136 荘興、沈明宥と義兄弟の契りを結ぶ・その1
深まる秋の月が煌々と冷たく輝き、庭を青白く染めていた。
並べられた菊の鉢からよい香りが漂ってくる。
都・安陽と比べたらなんと暑い慶央の秋だと、愚痴めいたことも言ったことがある。しかし、真っ盛りの菊の香にさすがに季節は変わったと明宥は思った。
孫の如賢の傷も長旅にたえるほどに癒えた。
居心地のよい荘本家での客人暮らしではあるが、雪が積もる前に安陽へと続く山々を越えねばならない。
それを考えるとここを発つ時も迫っている。
酒の注がれた盃と肴を前に、明宥は一人座していた。
今宵もともに酒を酌み交わしながらおおいに語ろうと、彼は荘興を待っていた。
しかしながら、先ほど允陶に告げられた。
「宗主は用事のために少々遅れるとのこと。
しばしお待ちを」
荘興と明宥の間には、親子ほどの歳の差がある。
しかし彼らはお互いに一代で成した生業を持つ。
そしてその生業には世間に表立って言えない部分もまた隠し持つ。
そのせいか、不思議と気が合った。
昔のことそしてこれからのことを、二人して語り始めると時の経つのを忘れた。
……菊の香を楽しみつつひとりで飲むのよいだろう……
明宥が盃に口をつけたその時、あの夜と同じ笛の音が流れてきた。
今では彼もその奏者が白麗という名前の少女であることを知っている。
しかしその姿はまだ見ていない。
「ぜひ、お顔を拝見して、笛を聴かせていただきたいものです」
しかしながら、荘興は明宥の頼みをやんわりと退けた。
「あのものの病は、いまだ癒えていない。
客人を前にすることは、本人も望んでいないであろう」
そしていま、流れてくる笛の音に彼は首を傾げた。
夜毎に聞こえてくる笛の音が少しずつ力強くなりのびやかになってきているは、明宥の耳にも聴きとれた。

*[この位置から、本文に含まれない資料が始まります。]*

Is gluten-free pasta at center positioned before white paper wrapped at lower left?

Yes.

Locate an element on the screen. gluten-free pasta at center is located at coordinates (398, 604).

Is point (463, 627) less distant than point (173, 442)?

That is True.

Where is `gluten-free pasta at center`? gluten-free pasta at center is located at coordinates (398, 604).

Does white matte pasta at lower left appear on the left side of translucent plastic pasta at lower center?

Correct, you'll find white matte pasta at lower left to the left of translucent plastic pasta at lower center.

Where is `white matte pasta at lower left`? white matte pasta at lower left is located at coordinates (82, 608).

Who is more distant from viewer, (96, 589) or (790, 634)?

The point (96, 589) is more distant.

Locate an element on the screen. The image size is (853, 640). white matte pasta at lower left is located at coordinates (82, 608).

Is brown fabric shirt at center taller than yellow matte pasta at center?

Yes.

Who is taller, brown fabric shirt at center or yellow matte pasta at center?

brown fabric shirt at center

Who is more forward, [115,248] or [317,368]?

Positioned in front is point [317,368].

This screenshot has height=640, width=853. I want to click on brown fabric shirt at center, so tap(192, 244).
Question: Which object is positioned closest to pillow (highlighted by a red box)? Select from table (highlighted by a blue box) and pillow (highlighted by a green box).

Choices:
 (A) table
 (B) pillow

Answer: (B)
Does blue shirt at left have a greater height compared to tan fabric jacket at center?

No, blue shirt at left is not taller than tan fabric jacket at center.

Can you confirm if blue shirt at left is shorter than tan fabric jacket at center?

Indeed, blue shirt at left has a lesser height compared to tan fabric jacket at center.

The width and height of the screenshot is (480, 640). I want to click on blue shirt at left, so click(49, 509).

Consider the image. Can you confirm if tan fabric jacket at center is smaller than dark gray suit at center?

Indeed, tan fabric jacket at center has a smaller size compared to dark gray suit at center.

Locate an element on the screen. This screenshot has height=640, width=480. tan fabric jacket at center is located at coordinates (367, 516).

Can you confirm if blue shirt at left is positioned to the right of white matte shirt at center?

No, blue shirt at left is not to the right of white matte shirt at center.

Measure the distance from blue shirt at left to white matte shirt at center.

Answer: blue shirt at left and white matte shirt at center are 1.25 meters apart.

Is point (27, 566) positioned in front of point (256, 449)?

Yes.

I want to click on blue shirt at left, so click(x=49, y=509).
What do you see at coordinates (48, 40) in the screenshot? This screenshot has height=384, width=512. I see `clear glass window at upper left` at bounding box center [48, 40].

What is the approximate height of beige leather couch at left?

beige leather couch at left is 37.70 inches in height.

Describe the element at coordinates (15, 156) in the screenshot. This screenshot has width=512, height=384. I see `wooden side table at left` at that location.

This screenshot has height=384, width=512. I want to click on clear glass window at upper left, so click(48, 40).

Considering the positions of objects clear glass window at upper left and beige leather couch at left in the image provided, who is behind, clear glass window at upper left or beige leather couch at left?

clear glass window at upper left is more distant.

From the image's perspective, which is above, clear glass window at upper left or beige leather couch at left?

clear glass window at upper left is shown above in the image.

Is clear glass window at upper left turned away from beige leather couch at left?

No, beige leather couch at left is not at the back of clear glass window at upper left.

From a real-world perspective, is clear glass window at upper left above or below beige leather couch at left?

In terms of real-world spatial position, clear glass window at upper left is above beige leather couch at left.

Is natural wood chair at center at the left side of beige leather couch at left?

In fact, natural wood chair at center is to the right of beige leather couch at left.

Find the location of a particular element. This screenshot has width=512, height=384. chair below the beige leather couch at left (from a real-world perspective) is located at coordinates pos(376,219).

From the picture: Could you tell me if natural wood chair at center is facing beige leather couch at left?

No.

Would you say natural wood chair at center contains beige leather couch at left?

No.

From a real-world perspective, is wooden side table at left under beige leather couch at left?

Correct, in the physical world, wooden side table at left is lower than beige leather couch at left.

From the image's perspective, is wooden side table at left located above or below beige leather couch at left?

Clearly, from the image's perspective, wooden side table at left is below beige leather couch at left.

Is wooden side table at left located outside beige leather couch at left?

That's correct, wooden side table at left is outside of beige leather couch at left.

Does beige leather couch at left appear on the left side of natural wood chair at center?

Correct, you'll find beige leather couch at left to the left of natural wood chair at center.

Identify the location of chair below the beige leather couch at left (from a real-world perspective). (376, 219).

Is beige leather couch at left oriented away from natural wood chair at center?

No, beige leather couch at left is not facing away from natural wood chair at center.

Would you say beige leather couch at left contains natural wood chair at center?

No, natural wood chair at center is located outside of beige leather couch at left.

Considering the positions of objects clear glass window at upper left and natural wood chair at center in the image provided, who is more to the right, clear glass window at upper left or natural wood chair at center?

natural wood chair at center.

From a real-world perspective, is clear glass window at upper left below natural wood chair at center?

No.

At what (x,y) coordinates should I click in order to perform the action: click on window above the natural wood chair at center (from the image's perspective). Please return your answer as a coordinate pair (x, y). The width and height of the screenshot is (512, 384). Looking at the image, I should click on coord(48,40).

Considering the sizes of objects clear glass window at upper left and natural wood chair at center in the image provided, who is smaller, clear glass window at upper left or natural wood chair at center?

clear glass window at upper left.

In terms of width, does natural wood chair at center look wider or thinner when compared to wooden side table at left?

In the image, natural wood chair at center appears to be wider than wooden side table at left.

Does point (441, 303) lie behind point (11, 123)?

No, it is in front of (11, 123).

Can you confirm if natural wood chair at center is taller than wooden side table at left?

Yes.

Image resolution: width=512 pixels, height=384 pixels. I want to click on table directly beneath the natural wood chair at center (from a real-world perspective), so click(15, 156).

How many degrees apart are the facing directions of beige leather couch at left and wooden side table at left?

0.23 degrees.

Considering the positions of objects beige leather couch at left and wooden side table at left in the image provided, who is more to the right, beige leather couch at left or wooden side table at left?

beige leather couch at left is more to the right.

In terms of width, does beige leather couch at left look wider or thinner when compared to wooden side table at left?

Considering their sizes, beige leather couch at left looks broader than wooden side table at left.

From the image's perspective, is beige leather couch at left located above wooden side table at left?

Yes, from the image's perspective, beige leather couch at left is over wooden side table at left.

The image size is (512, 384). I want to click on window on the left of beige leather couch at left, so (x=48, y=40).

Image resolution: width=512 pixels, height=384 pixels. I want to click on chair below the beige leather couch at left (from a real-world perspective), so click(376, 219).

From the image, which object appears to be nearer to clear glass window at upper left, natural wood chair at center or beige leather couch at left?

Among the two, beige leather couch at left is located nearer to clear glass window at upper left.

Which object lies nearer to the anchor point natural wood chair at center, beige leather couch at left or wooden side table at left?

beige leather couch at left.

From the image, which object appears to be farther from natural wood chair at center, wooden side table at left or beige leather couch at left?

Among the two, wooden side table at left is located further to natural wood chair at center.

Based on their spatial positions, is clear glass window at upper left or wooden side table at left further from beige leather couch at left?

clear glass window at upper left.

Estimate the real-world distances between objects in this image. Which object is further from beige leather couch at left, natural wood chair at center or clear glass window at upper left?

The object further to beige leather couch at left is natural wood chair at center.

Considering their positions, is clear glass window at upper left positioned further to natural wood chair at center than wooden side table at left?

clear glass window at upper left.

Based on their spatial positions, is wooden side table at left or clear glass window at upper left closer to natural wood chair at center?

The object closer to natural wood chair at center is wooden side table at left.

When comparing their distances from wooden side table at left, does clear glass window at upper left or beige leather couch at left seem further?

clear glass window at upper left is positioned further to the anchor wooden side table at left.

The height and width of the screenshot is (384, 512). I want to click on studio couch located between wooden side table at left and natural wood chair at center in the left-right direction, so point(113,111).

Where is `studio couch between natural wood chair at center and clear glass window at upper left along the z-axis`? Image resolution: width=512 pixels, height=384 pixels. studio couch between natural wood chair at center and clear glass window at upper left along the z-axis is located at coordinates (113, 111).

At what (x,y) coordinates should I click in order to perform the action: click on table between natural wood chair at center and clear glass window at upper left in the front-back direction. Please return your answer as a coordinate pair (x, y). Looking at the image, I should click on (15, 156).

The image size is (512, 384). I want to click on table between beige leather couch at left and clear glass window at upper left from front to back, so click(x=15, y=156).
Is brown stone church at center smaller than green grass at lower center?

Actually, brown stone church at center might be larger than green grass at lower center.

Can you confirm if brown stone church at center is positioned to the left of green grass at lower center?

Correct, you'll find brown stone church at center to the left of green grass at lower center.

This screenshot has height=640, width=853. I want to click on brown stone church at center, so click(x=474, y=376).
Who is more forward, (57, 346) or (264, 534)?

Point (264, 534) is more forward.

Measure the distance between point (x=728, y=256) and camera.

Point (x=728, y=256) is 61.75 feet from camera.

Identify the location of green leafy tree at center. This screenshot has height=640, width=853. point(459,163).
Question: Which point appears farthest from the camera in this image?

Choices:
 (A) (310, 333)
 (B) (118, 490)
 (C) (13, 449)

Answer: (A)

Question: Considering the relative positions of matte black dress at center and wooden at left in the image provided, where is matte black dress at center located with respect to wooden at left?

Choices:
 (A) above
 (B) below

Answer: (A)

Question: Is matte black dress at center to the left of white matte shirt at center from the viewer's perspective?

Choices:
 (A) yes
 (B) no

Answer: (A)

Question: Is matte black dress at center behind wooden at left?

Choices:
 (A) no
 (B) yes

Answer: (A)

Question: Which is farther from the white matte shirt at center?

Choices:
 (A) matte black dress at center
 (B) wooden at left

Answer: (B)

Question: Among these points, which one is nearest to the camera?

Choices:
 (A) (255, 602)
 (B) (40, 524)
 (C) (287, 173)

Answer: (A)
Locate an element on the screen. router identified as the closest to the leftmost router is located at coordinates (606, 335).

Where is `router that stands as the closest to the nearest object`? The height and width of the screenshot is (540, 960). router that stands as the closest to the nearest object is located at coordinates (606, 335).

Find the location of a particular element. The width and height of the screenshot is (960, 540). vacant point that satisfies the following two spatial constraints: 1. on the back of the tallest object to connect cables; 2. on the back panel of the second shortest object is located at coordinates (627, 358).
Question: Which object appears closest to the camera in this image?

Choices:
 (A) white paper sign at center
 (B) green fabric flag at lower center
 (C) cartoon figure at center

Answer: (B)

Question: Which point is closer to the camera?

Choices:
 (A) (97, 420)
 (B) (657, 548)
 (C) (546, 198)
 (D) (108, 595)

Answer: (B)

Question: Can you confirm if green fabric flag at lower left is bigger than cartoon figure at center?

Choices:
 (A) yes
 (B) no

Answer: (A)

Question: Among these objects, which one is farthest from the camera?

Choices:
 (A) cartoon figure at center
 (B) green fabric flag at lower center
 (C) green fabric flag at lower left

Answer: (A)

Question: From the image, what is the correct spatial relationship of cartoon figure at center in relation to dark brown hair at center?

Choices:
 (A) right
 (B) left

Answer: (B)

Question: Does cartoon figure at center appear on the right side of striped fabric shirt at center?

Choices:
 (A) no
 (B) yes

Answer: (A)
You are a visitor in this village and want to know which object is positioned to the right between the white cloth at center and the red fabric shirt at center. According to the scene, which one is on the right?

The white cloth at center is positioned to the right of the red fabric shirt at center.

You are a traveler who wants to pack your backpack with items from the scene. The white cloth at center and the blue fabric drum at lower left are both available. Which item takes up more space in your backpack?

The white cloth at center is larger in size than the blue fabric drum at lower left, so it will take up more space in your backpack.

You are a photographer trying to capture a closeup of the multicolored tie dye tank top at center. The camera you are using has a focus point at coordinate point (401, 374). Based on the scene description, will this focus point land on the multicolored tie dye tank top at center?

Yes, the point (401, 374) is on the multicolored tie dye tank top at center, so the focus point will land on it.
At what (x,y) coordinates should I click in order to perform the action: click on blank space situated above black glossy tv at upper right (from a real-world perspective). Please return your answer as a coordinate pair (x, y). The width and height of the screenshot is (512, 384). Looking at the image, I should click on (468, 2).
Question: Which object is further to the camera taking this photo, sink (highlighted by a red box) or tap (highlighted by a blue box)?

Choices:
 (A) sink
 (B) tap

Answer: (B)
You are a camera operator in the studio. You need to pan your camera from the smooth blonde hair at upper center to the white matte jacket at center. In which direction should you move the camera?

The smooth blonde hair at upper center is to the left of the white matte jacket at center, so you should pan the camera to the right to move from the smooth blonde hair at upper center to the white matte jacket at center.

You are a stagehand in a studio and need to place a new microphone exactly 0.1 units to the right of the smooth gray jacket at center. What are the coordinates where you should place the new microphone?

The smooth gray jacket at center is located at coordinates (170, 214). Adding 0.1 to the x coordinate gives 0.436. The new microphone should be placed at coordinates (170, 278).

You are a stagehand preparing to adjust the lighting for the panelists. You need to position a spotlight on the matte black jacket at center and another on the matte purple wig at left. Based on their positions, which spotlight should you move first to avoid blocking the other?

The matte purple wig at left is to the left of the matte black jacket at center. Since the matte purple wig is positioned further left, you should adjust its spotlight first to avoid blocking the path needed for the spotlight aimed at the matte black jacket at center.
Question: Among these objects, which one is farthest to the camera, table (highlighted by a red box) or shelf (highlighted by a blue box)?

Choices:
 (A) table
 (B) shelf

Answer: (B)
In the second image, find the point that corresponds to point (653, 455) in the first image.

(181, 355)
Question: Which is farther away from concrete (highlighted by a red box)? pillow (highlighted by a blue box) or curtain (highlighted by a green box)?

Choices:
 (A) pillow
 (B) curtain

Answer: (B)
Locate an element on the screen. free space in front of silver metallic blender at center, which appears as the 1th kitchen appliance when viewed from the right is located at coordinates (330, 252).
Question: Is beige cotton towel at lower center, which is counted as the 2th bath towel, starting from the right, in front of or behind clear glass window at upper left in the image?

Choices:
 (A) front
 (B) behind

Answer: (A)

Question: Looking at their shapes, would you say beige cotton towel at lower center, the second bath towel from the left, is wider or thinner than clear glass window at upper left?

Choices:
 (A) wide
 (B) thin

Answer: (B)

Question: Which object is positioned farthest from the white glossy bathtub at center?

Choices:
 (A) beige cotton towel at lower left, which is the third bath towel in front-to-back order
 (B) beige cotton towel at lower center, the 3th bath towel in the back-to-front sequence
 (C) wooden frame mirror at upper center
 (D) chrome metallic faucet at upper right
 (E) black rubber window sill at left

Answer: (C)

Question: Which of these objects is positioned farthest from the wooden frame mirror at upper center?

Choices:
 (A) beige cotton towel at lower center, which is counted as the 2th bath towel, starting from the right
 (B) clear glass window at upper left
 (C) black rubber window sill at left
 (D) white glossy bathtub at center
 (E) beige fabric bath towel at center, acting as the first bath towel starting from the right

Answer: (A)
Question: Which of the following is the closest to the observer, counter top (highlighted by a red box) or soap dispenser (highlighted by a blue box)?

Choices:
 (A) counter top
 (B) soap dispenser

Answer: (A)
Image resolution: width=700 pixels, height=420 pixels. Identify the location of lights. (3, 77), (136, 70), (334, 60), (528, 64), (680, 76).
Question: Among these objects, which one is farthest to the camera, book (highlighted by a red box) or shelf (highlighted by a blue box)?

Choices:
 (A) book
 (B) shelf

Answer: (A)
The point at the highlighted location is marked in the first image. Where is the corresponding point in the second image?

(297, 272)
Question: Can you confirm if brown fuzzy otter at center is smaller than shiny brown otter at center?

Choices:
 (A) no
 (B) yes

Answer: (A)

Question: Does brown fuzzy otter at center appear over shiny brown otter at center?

しかし今夜の笛の音はこれまでに聴いてきたものとはあきらかに違う。
明るく華やいでいる。
白麗という少女によほどの嬉しいことがあったのか。
そう思うと、少女を実際にこの目で見てみたいという明宥の思いはつのった。
彼は盃を卓上に戻すと立ち上がり、庭に降りた。
聴こえてくる笛の音を頼りに、いくつかの建物の間をすり抜ける。
庭木の下を這い、絡みつく蜘蛛の巣を払う。
そして彼は少女を見つけた。
青白い月の光を全身に浴びた少女が広縁に立ち笛を構えていた。
その姿は暗闇で光を放つ白い宝玉のようだ。
しばし明宥は見とれ、そして少女の髪が真白いことに気づいた。
座り込んで笛の音に聴き入っている数人の黒い人影も見える。
その中の誰かが少女に、喜びあふれる笛の音を奏でさせているに違いない。
近づいて確かめようと一歩踏み出した時、すぐそばに立つ大男がいた。
刀の柄に手をかけたまま大男は言った。
「何者だ?」
「これは失礼いたしました。
私は沈明宥と申す者。
月の明かりに誘われて庭に出たものの、迷ってしまったようです」
「おお、明宥さんであられましたか。
如賢さんの傷もよくなっていると、永先生から聞き及んでいます。
我が主人は先ほど屋敷に戻ってきたばかりであれば、挨拶はあらためて明朝ということにいたしましょう。